Proclaiming his disgust at a "broken" political system, one of the US Senate's most respected members announced yesterday he will step down when his current term expires next year, and simultaneously ended speculation that he might challenge Bill Clinton for the Democratic presidential nomination in 1996.

The retirement of Bill Bradley, a 52-year-old New Jersey Democrat, public policy expert, Rhodes scholar and former professional basketball star, accelerates the premature collapse of an entire generation of thoughtful, centrist Democrats, once regarded as the backbone of the party.

His decision brings to six the number of incumbent Democrats who will step down next year. At least two others are expected to follow suit.

Senator Bradley's retirement will deprive the Senate of a very experienced and thoughtful voice, long considered to be of White House calibre. It also makes it even less likely that the Democrats can next year recapture control of the Senate, where the Republicans now have a 54- 46 majority.

Caught between the strident oratory of dominant conservative Republicans and the increasing populism of his own Democrats, Mr Bradley's voice has been largely drowned out on Capitol Hill. Even before he withdrew yesterday, his seat was considered vulnerable by Republicans and Democrats alike.

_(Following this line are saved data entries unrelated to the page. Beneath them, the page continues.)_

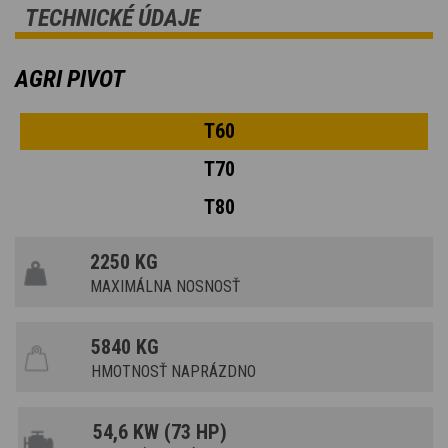
TECHNICKÉ ÚDAJE
AGRI PIVOT
T60
T70
T80
2250 KG
MAXIMÁLNA NOSNOSŤ
5840 KG
HMOTNOSŤ NAPRÁZDNO
54,6 KW (73 HP)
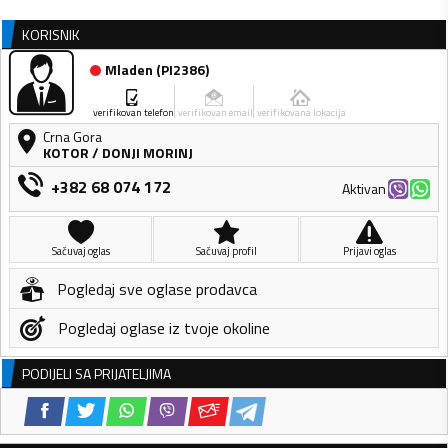
KORISNIK
Mladen
(
PI2386
)
verifikovan telefon
verifikovan email
verifikovana lokacija
Crna Gora
KOTOR
/
DONJI MORINJ
+382 68 074 172
Aktivan
Sačuvaj oglas
Sačuvaj profil
Prijavi oglas
Pogledaj sve oglase prodavca
Pogledaj oglase iz tvoje okoline
PODIJELI SA PRIJATELJIMA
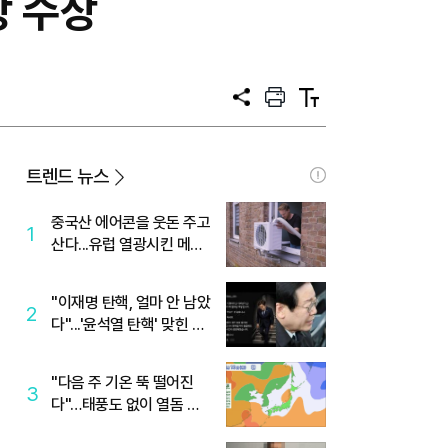
상 수상
공
프
텍
유
린
스
트
트
크
기
트렌드 뉴스
중국산 에어콘을 웃돈 주고
1
산다...유럽 열광시킨 메이
디
"이재명 탄핵, 얼마 안 남았
2
다"...'윤석열 탄핵' 맞힌 무
당, '성지글' 등장
"다음 주 기온 뚝 떨어진
3
다"…태풍도 없이 열돔 박
살 낸 '이것'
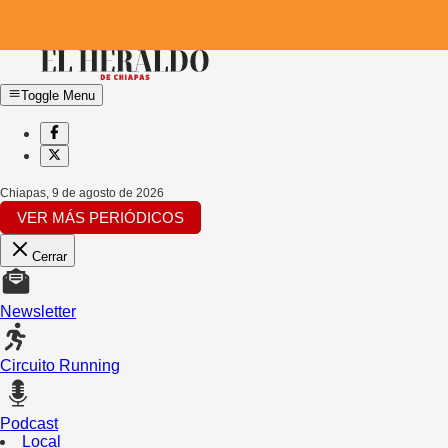
Toggle Menu
Chiapas
,
9 de agosto de 2026
VER MÁS PERIÓDICOS
Cerrar
Newsletter
Circuito Running
Podcast
Local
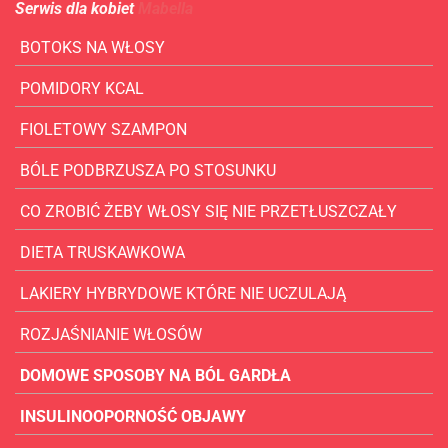
Serwis dla kobiet
Mabella
BOTOKS NA WŁOSY
POMIDORY KCAL
FIOLETOWY SZAMPON
BÓLE PODBRZUSZA PO STOSUNKU
CO ZROBIĆ ŻEBY WŁOSY SIĘ NIE PRZETŁUSZCZAŁY
DIETA TRUSKAWKOWA
LAKIERY HYBRYDOWE KTÓRE NIE UCZULAJĄ
ROZJAŚNIANIE WŁOSÓW
DOMOWE SPOSOBY NA BÓL GARDŁA
INSULINOOPORNOŚĆ OBJAWY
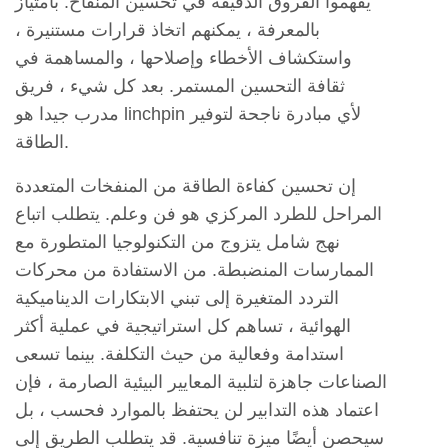
يفهموا الفروق الدقيقة في تحسين المنفاخ. بامتياز
بالمعرفة ، يمكنهم اتخاذ قرارات مستنيرة ،
واستكشاف الأخطاء وإصلاحها ، والمساهمة في
ثقافة التحسين المستمر. بعد كل شيء ، فريق
مدرب جيدا هو linchpin لأي مبادرة ناجحة لتوفير
الطاقة.
إن تحسين كفاءة الطاقة من المنفخات المتعددة
المراحل للطرد المركزي هو فن وعلم. يتطلب اتباع
نهج شامل يتزوج من التكنولوجيا المتطورة مع
الممارسات المنضبطة. من الاستفادة من محركات
التردد المتغيرة إلى تبني الابتكارات الديناميكية
الهوائية ، تساهم كل استراتيجية في عملية أكثر
استدامة وفعالية من حيث التكلفة. بينما تسعى
الصناعات جاهزة لتلبية المعايير البيئية الصارمة ، فإن
اعتماد هذه التدابير لن يحتفظ بالموارد فحسب ، بل
سيحصن أيضًا ميزة تنافسية. قد يتطلب الطريق إلى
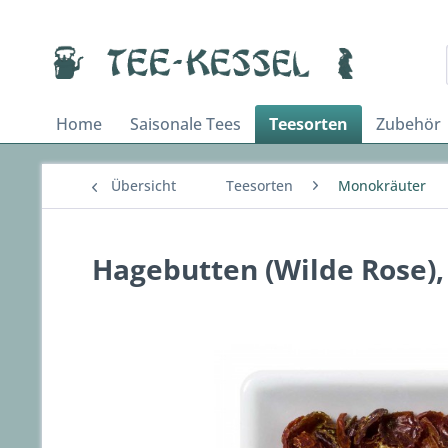
Home
Saisonale Tees
Teesorten
Zubehör
Übersicht
Teesorten
Monokräuter
Hagebutten (Wilde Rose),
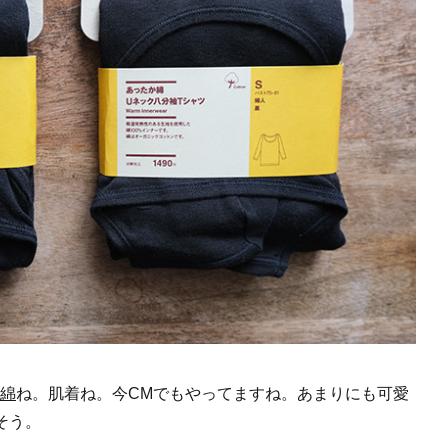
モデルハウス来場予約
綿
ね。肌着ね。今CMでもやってますね。あまりにも可愛
そう。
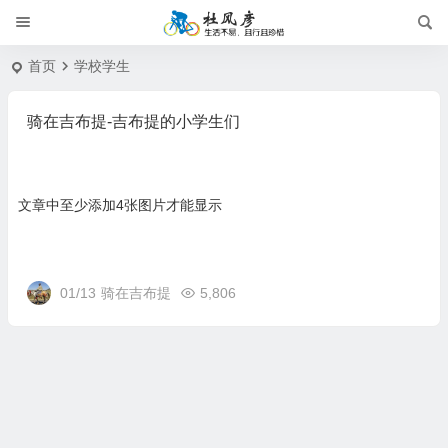
首页
学校学生
骑在吉布提-吉布提的小学生们
文章中至少添加4张图片才能显示
01/13
骑在吉布提
5,806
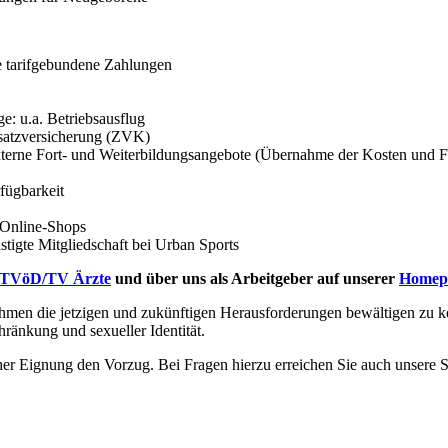
 tarifgebundene Zahlungen
e: u.a. Betriebsausflug
Zusatzversicherung (ZVK)
xterne Fort- und Weiterbildungsangebote (Übernahme der Kosten und F
fügbarkeit
 Online-Shops
stigte Mitgliedschaft bei Urban Sports
 TVöD/TV Ärzte
und über uns als Arbeitgeber auf unserer
Homep
nehmen die jetzigen und zukünftigen Herausforderungen bewältigen zu 
hränkung und sexueller Identität.
er Eignung den Vorzug. Bei Fragen hierzu erreichen Sie auch unsere 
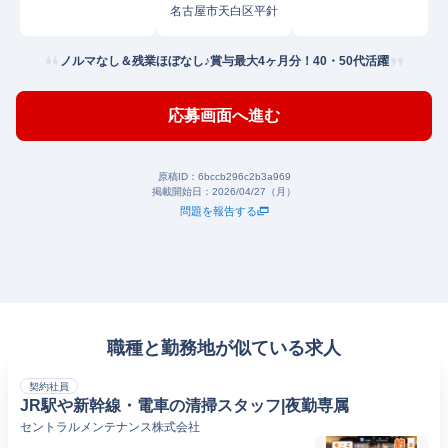
名古屋市天白区平針
ノルマなし＆残業ほぼなし♪賞与最大4ヶ月分！40・50代活躍
応募画面へ進む
原稿ID：
6bccb296c2b3a969
掲載開始日：
2026/04/27（月）
問題を報告する
職種と勤務地が似ている求人
契約社員
JR駅や新幹線・電車の清掃スタッフ|夜勤専属
セントラルメンテナンス株式会社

Announcing his decision to friends and supporters in Newark, Mr Bradley said he would not leave public life entirely, but that 18 years in the Senate had been enough.

"Politics on a basic level is broken," he said. "In growing numbers people have lost faith in the political process, and don't see how it can help their threatened economic circumstances."

Since his election in 1978, Mr Bradley has been among his party's brightest stars, combining the celebrity of a former New York Knicks hero with an ability to argue creatively on issues as varied as tax policy, the Soviet Union, and race, crime and inner cities. In an increasingly polarised two-party system, he has been an unswerving moderate, and for more than a decade talk has surfaced of a Bradley presidential run - most recently this year when he became openly critical of Mr Clinton's performance.

However, his recent political base has been a good deal less secure than his reputation, and it was only the timing of yesterday's announcement that caused surprise. He came within an ace of defeat in 1990 at the hands of the then unknown Christine Todd Whitman. She is now a tax-cutting and much admired governor of New Jersey, widely tipped for the vice-presidential slot on the 1996 Republican ticket.

As her star has waxed, so has Mr Bradley's waned. The shock of near-defeat at home forced him to drop any plans of a 1992 White House run. Since then, both his influence within the Senate and his fundraising abilities in New Jersey have ebbed. In 1990, he outspent Mrs Whitman $12m to $1m. This time the leading Republican contender has raised twice as much money as the sitting Senator, even before he is nominated.

With at least three of the vacated seats in the increasingly Republican South, the Democrats will do well to maintain their present strength. Contrary to predictions in the immediate aftermath of the 1994 Republican landslide, the party is now given a better - albeit a long-shot - chance of regaining the House of Representatives than the Senate.